(Stored data)
# # #
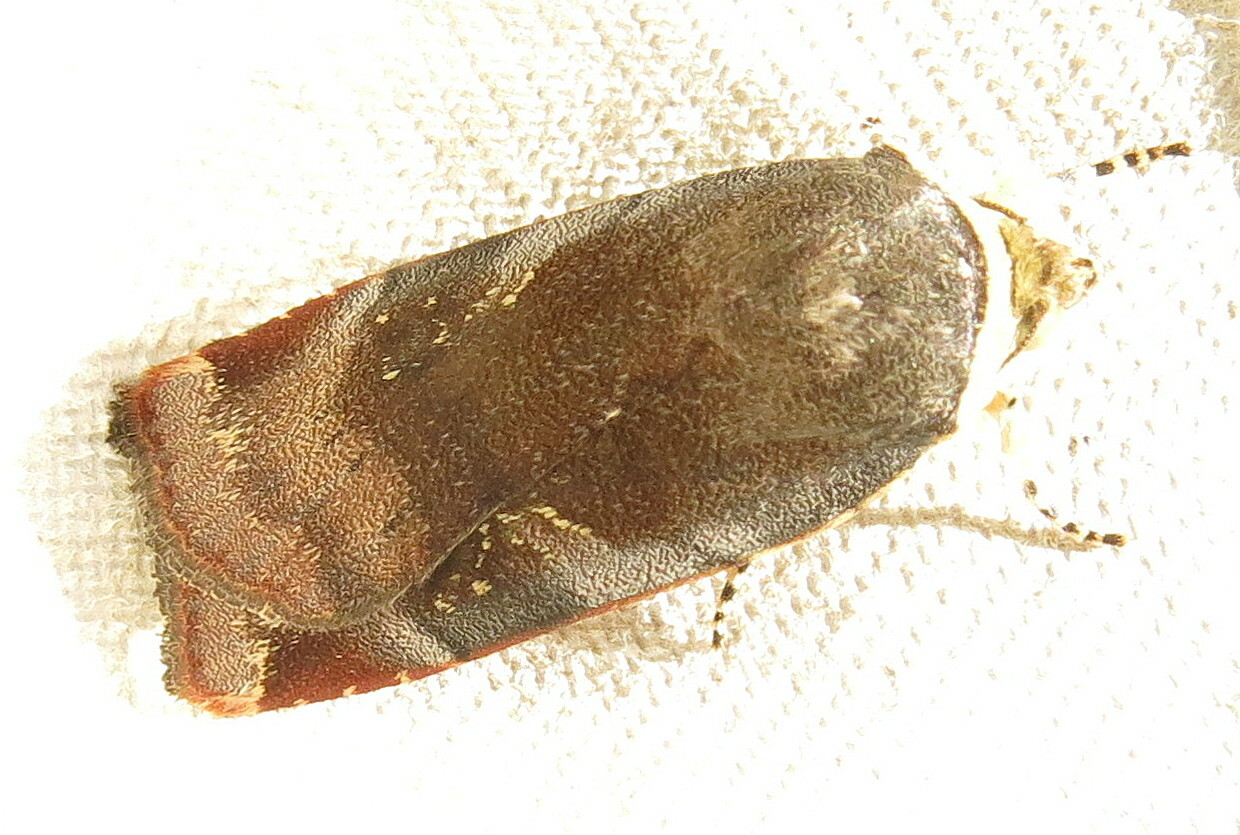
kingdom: Animalia
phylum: Arthropoda
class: Insecta
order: Lepidoptera
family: Noctuidae
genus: Noctua
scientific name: Noctua janthe
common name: Lesser broad-bordered yellow underwing
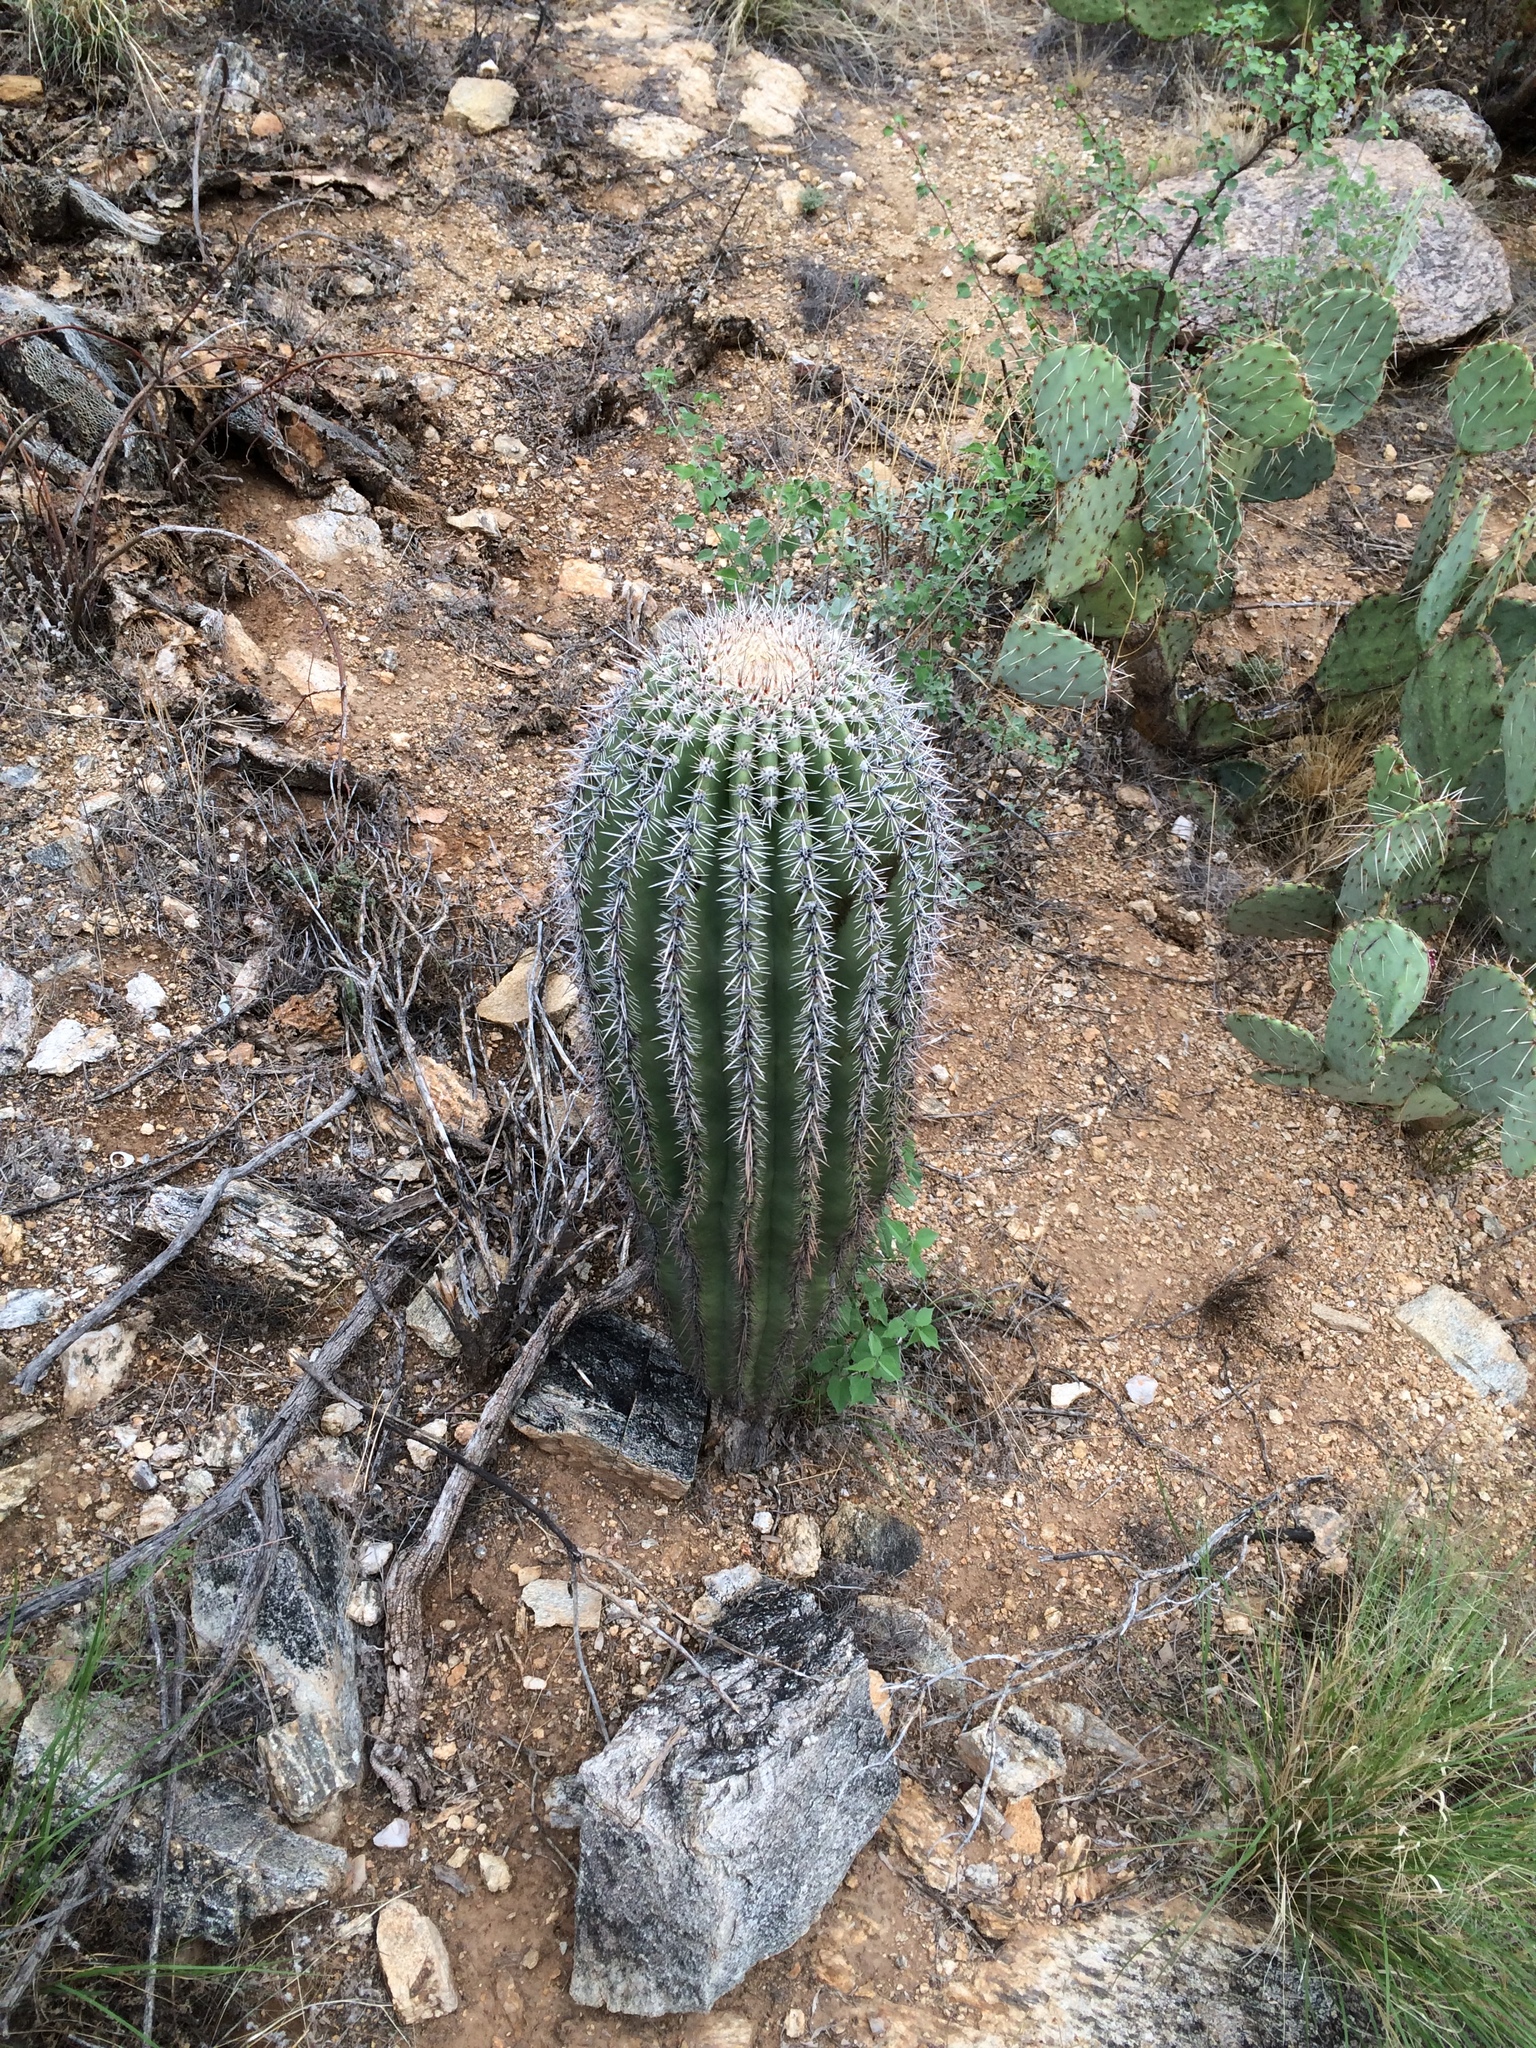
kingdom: Plantae
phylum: Tracheophyta
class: Magnoliopsida
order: Caryophyllales
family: Cactaceae
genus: Carnegiea
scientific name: Carnegiea gigantea
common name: Saguaro
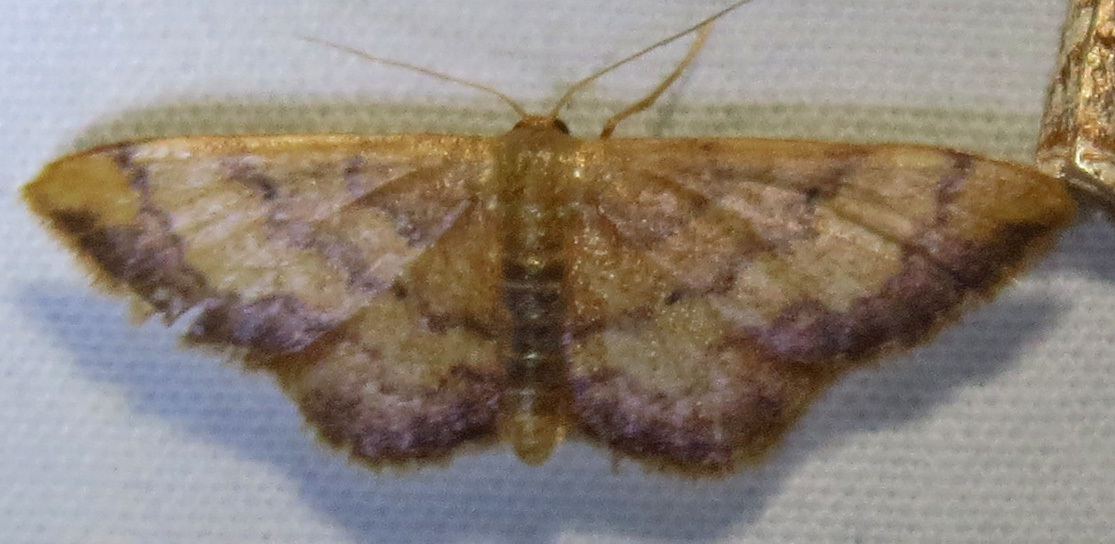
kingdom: Animalia
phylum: Arthropoda
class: Insecta
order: Lepidoptera
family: Geometridae
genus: Idaea
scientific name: Idaea demissaria
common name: Red-bordered wave
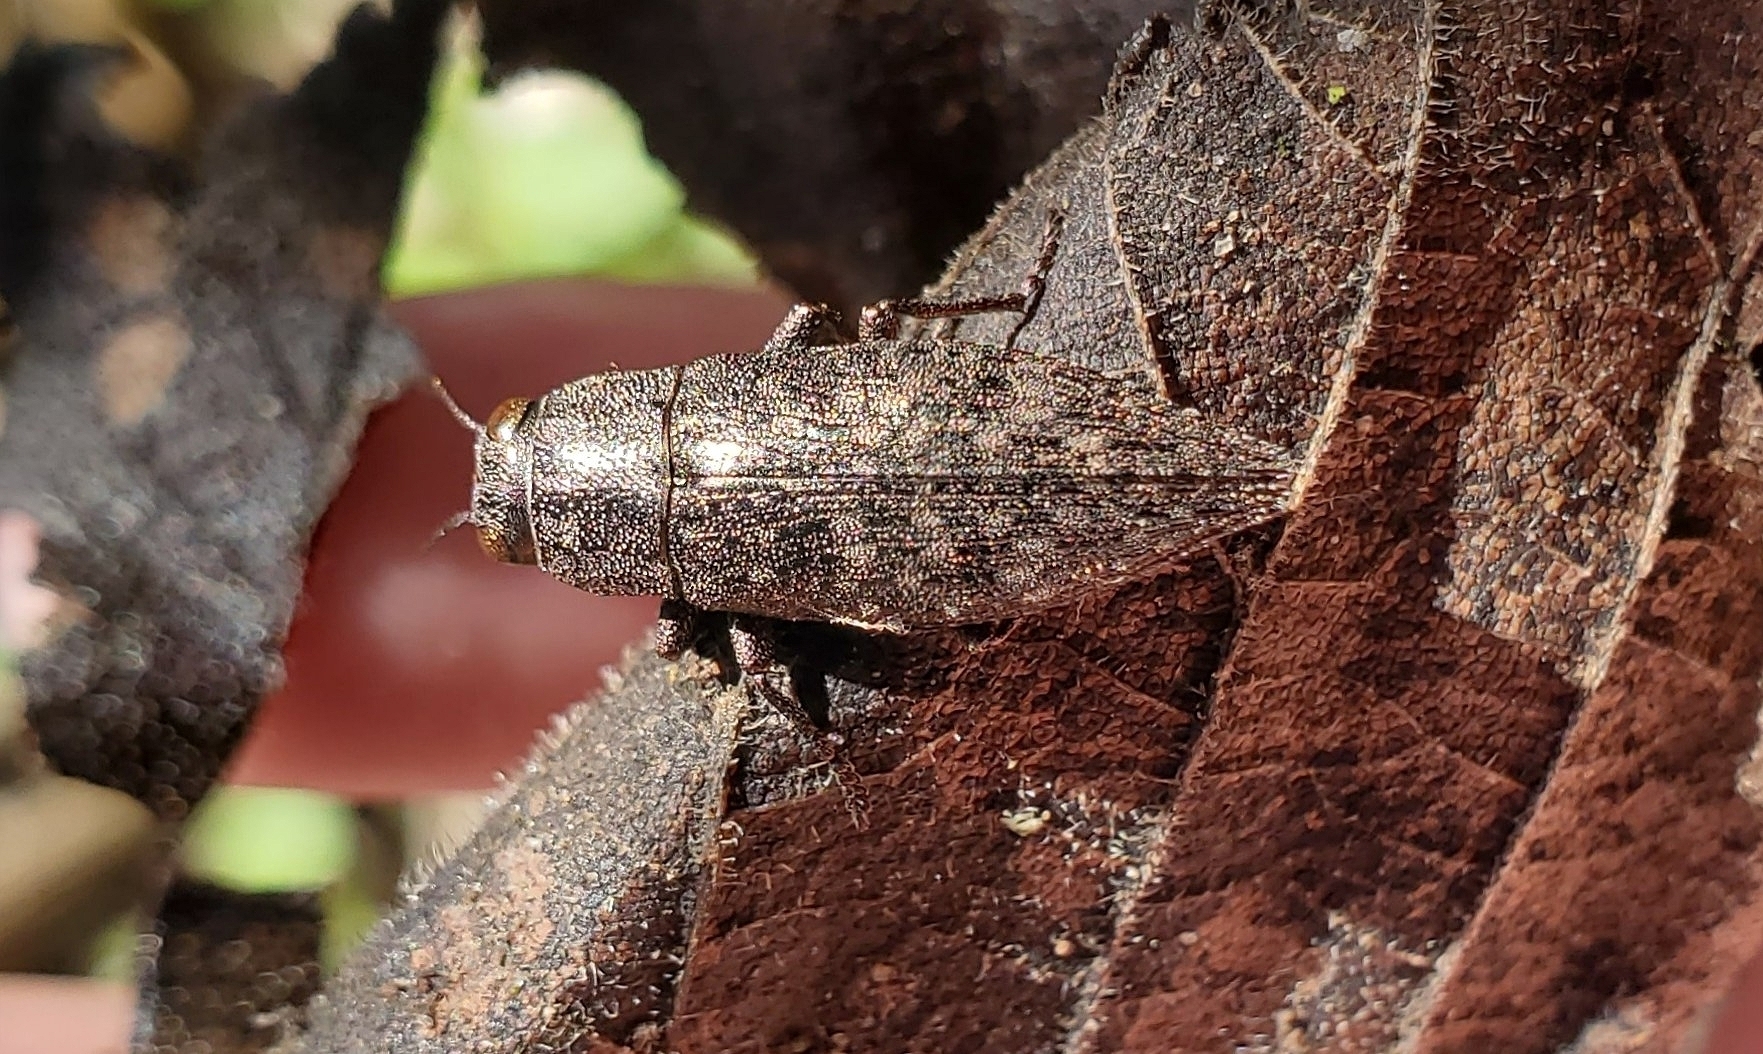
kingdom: Animalia
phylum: Arthropoda
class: Insecta
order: Coleoptera
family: Buprestidae
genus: Dicerca
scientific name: Dicerca lurida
# # #
Quote all the lines above word for word, leaving out the pictures.

kingdom: Animalia
phylum: Arthropoda
class: Insecta
order: Lepidoptera
family: Noctuidae
genus: Noctua
scientific name: Noctua janthe
common name: Lesser broad-bordered yellow underwing
kingdom: Plantae
phylum: Tracheophyta
class: Magnoliopsida
order: Caryophyllales
family: Cactaceae
genus: Carnegiea
scientific name: Carnegiea gigantea
common name: Saguaro
kingdom: Animalia
phylum: Arthropoda
class: Insecta
order: Lepidoptera
family: Geometridae
genus: Idaea
scientific name: Idaea demissaria
common name: Red-bordered wave
kingdom: Animalia
phylum: Arthropoda
class: Insecta
order: Coleoptera
family: Buprestidae
genus: Dicerca
scientific name: Dicerca lurida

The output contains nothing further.